Even if you are the most able pupil you will not complete all the 11+ test questions within the time limit, but the better you are prepared will help you to use the time most efficiently. This will result in you attempting more questions and a higher score being achieved. This blog explores different ways in which you can do this and get the best possible results.

Below are seven simple strategies to maximise time in the 11+ tests.

1. Scan the question paper.

At the start of the test just spend a few moments looking at all the pages.

Why?

This will give you a picture of what is coming up in the test and allow you to see if there are any easy questions near the end – you don’t want to run out of time and not do the easy questions!

2. Remember the three question rule.

What’s that?

• Do the quick and easy questions first.

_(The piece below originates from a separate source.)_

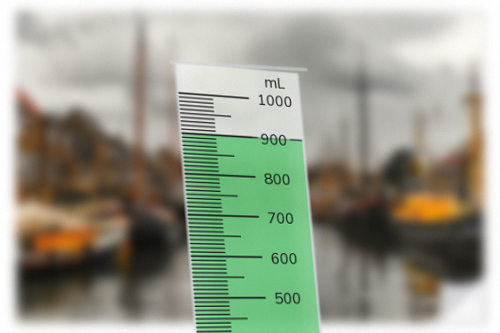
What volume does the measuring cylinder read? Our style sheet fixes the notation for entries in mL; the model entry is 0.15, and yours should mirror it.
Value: 900
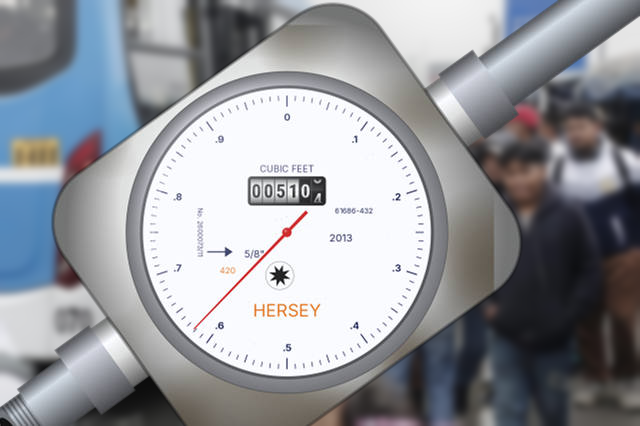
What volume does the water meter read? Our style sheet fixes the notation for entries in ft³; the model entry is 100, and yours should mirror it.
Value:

It will really help you to know which questions are quick and easy if you have had experience of practising different question styles before the test.

• Next attempt the questions you know you can do but, from practise, you know take a little while to answer.

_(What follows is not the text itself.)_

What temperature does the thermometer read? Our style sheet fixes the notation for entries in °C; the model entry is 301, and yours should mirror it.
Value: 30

• Finally have a go at the tricky questions.

3. Jot it down.

If you have to do a few steps to work out an answer, perhaps in a maths question, jot the numbers down as you go.

Why?

This will leave more space in your brain for working out the other parts of the question.

4. Circle unanswered questions on the question sheet.

Why?

This will help you to return to these questions quickly and easily if you have time near the end of the test and saves you the time of looking to see which questions you have missed.

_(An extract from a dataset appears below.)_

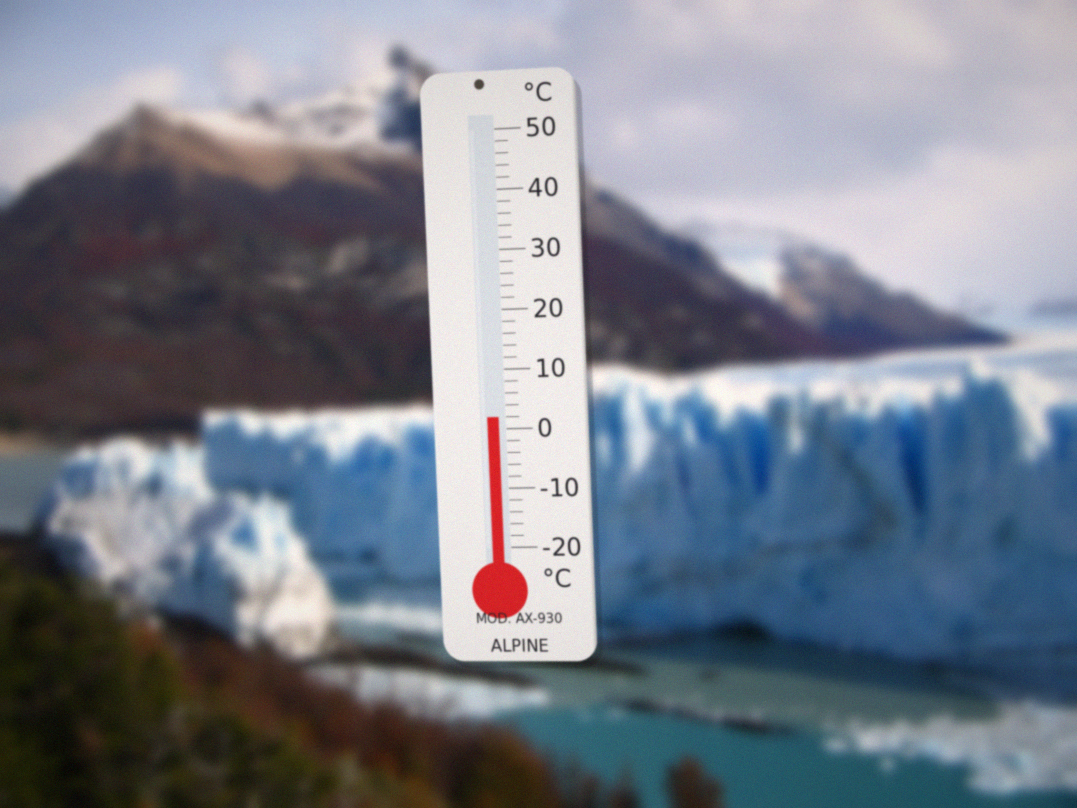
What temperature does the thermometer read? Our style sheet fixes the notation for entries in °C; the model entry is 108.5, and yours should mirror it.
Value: 2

5. Check you have read the question correctly.

What am I looking for?

Some questions (such as cube and net questions in non-verbal reasoning) might have the word ‘can’ or ‘cannot’ in it – make sure you are looking for the right thing.

Sometimes in alphabetical order questions (verbal reasoning) the questions might say ‘if the words are written backwards’ – don’t miss this important instruction.

6. Underline key words and numbers.

Why?

In the examples above (strategy 5) this will help you not to overlook vital parts of the questions. Also, especially in maths questions, all numbers will be important – underline them to make them stand out, then you will not overlook key parts of the question.

How?

Some questions, such as code questions in verbal reasoning and some maths questions, can be answered more quickly if you look at the multiple choice answers before completing the whole question – this will save you time, which you can spend on other questions! For example, if a code question requires a two letter answer, perhaps AX, check the choices after working out the A and if there is only one choice with A as the first letter you don’t need to spend time working out the second letter. Some questions where you need to work out a word using a code are similar: find the first letter then check the answers, you might only have to find one more letter of the word. In a maths example, you might work out the first digit to be 3, so if only one of a multiple choice selection begins with a 3 you can save time by not working out the rest of the answer.

All of the above strategies will help you to save time in the 11+ test and ensure that you have a better chance of getting questions correct. By attempting more questions and answering more questions correctly you will achieve a higher score. Some of the strategies will help even if you have not seen any 11+ style questions before, but many will work best if you have practised lots before the test. For example, strategies 1 and 2 rely on you knowing what 11+ questions look like when written on a test paper. To help you achieve your potential in the 11+ test you will find it useful to look at some of my other blogs on English, maths, non-verbal reasoning and verbal reasoning.

Good luck! But remember, the luckiest people are those who work hardest.